Appellant was convicted of the offense of operating an open saloon, and his punishment was assessed at a fine of $425.00.
Appellant’s main contention is that the court erred in overruling his motion to quash the information on the ground that it was uncertain, vague, and indefinite, and does not apprise the defendant of the exact nature of the offense with which he is charged, and that it did not charge any offense against the laws of the state. Omitting the formal parts, the information reads as follows: “that J. Weinberger, heretofore on the 9th day of January, A. D. 1936, in said county and state, did then and there operate and assist in operating an open saloon, and was then and there directly interested and indirectly interested in the operation of an open saloon. Against the peace and dignity of the State.”
Art. 666 — 3, Penal Code, reads as follows:
“(a) The term ‘open saloon,’ as used in this Act, means any place where any intoxicants whatever, manufactured in whole or in part by means of the process of distillation, or any liquor composed or compounded in part of distilled spirits, is sold or offered for sale for beverage purposes by the drink or in broken or unsealed containers, or any place where any such liquors are sold or offered for sale for human consumption on the premises where sold.
“(b) It shall be unlawful for any person, whether as principal, agent or employee, to operate or assist in operating, or to be directly or indirectly interested in the operation of any open saloon in this State.

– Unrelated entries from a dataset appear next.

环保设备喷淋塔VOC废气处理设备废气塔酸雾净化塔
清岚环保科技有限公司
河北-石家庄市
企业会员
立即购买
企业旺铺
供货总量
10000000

“(c) It shall be unlawful for any person who is authorized *310by law to sell malt or vinous liquors for consumption on the premises where sold, or any person who acts as agent or employee of any person, firm, or corporation authorized to sell malt or vinous liquors for consumption on the premises where sold, to have in his possession, at or near the premises where such malt or vinous liquors are sold for such purpose, any liquor produced by the process of distillation or any liquor containing alcohol in excess of fourteen per cent (14%) by volume.”
Subsection (d) of said article prescribes the penalty for violation of subsections (a), (b), and (c).
The averment in the information that J. Weinberger on or about the 9th day of January, 1936, did then and there operate an open saloon and was directly or indirectly interested in the operation of an open saloon is but a legal conclusion of the pleader. No fact or facts are stated which would bring the place within the statutory definition of an open saloon. In order to charge an offense under said article of the statute above quoted it was necessary to allege sufficient facts to show that the place alleged to have been operated by him comes within the statutory definition of an open saloon. Ordinarily that which is necessary to be proven to show that an offense was committed is necessary to be charged in an indictment or information. As a general rule an indictment or information should be so definite and certain its its averments that it is apparent from the face thereof that an offense was committed. We think that by analogy the following cases support the opinion herein expressed: Walton v. State, 12 Tex. Cr. R., 117; Dailey v. State, 27 Tex. App., 569; Huffman v. State, 92 S. W., 419; Fossett v. State, 16 Tex. Cr. R., 375; Cole v. State, 81 Texas Crim. Rep., 202; Blackwell v. State, 30 Tex. Cr. R., 672; Rodgers v. State, 14 S. W. (2d) 1035, and authorities there cited.
By reason of the insufficiency of the information to charge an offense under the said article above quoted, the judgment of the trial court is reversed and the prosecution ordered dismissed.
Judgment reversed and prosecution ordered dismissed.
The foregoing opinion of the Commission of Appeals has been examined by the Judges of the Court of Criminal Appeals and approved by the Court.